The Art of Law

Petrie’s vision of the Lytle Park Lincoln

Published in 2004 Ohio Super Lawyers magazine

By Maura Keller on December 27, 2003


Bruce Petrie approaches the law as if it were an art, which, not surprisingly, is exactly the way he approaches his drawing and painting. He’s one lawyer who is used to wearing two hats — or a hat and a beret, to be more precise.

Petrie, a partner at Graydon Head & Ritchey, was born in Cincinnati, Ohio, in 1954. He first dabbled in freelance illustrations and editorial cartooning and then turned to oil painting. He studied with painter Thomas Buechner, in Corning, N.Y., and has traveled throughout the United States and Europe to paint outdoor landscapes. He also studied the art history of landscape painting, from early Chinese works to the present.

When he went to law school, and especially after he began practicing, Petrie had to greatly cut back on his art work. He has the heart of an artist, though, and he began looking for ways to help poor people in legal need.Today, the focus of his legal practice is his need to help others. “I’ve had an interest, for most of my legal career, in volunteer legal services for the poor,” Petrie says. In addition to playing a key role in the Volunteer Lawyers Project (VLP) in Cincinnati, Petrie also annually donates his original oil paintings to an auction benefiting ProKids Advocacy, a group that offers support services for at-risk children.

In 2002 the VLP celebrated its 20th anniversary. In order to recognize the efforts of the volunteers who helped the VLP become a success, the board of trustees of the Volunteer Lawyers for the Poor Foundation sought a special gift for them. Petrie, the former Foundation Board president, was enlisted to create an original oil painting of a significant Cincinnati landmark.

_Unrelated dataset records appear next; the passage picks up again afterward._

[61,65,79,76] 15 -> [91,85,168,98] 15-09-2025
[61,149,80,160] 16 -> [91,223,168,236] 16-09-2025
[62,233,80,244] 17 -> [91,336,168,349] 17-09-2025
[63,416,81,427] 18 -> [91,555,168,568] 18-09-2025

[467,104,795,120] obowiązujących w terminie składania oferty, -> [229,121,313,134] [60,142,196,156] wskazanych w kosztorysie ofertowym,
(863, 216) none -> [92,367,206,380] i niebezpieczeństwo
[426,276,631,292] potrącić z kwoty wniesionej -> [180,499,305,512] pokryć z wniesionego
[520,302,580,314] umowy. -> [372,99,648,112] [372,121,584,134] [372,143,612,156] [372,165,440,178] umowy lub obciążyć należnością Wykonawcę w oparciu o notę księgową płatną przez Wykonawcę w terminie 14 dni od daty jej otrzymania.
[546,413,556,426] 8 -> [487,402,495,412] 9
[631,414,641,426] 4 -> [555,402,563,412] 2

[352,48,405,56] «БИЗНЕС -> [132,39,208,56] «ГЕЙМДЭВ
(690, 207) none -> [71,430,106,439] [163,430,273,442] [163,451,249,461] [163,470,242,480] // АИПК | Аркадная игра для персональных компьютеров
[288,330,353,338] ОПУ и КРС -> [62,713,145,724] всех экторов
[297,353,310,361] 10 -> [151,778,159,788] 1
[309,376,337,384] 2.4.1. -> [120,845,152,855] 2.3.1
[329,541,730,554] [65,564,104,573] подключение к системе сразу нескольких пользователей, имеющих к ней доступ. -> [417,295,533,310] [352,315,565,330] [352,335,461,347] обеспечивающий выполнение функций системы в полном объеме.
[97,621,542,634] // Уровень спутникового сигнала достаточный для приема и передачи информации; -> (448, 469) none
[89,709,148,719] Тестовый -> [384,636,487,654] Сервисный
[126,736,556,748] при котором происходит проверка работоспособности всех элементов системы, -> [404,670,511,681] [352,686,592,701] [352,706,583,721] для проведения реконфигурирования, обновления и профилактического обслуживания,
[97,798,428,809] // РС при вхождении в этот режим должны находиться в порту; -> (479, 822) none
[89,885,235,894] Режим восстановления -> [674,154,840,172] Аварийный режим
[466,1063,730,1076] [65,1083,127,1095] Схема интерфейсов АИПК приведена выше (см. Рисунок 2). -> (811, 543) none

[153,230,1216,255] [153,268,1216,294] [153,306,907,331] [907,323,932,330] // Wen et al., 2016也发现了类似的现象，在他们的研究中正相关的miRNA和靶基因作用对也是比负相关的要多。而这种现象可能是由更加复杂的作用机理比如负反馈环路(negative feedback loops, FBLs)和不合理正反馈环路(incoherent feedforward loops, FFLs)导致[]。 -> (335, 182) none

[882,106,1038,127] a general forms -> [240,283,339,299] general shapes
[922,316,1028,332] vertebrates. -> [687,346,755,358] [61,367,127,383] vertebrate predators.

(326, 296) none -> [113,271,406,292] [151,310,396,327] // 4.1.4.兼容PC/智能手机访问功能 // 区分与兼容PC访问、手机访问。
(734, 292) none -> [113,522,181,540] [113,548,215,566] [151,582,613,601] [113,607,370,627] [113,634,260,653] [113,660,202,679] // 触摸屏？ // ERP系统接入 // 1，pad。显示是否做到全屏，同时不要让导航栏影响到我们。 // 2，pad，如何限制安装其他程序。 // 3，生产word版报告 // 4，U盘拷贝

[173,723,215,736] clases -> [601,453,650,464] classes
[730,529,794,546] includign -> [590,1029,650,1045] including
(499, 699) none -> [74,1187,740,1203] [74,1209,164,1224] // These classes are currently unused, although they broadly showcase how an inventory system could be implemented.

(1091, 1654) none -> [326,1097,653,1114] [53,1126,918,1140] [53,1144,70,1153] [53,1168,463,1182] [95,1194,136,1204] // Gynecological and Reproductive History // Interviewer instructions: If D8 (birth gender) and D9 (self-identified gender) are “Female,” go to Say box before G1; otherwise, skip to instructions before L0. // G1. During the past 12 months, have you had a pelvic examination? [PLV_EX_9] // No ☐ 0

“The perfect image for the Volunteer Lawyers Project was right in our own back yard,”says Petrie. Locally referred to as the Lytle Park Lincoln, the subject of Petrie’s art was a statue of Abraham Lincoln that was a gift to the city of Cincinnati from Mr. and Mrs. Charles Taft.The original work of George Grey Barnard, “Lincoln — The Man”was formally presented to the city by ex-President William Howard Taft in ceremonies on March 31, 1917. President Taft was a key figure in the creation of the Legal Aid Society of Cincinnati in 1908. The statue resides in Lytle Park — an oasis of beauty in downtown Cincinnati.

The statue — a plain representation of “Honest Abe”— depicts Lincoln as a man of the people, as someone who has experienced the challenges of the common life.

To explain why he chose the statue as the focus of his painting, Petrie says,“While its subject matter is the Lytle Park Lincoln, its inherited content and message is humanity — which of course, is what Volunteer Lawyers for the Poor is all about.”

At Graydon Head & Ritchey, Petrie’s practice focuses on representing management in all aspects of labor and employment law. In the health care field, he has extensive experience with union and nonunion dispute resolution, and he has served as legal counsel to both public and private schools. His legal career has included extensive trial practice before state and federal courts and administrative agencies in a wide variety of cases.

Most recently, Petrie’s artistic endeavors were featured in a one-man art exhibition, “Defining Light: Recent Works by Bruce I. Petrie, Jr.” at the Cincinnati Art Galleries.A portion of all sales was donated to the Cincinnati Bar Foundation. While Petrie has no plans to shelve his law books and pick up his paintbrush for good, he admits, “This is a hobby that I find relaxing — and if I can use my talent to help others, that’s even better.”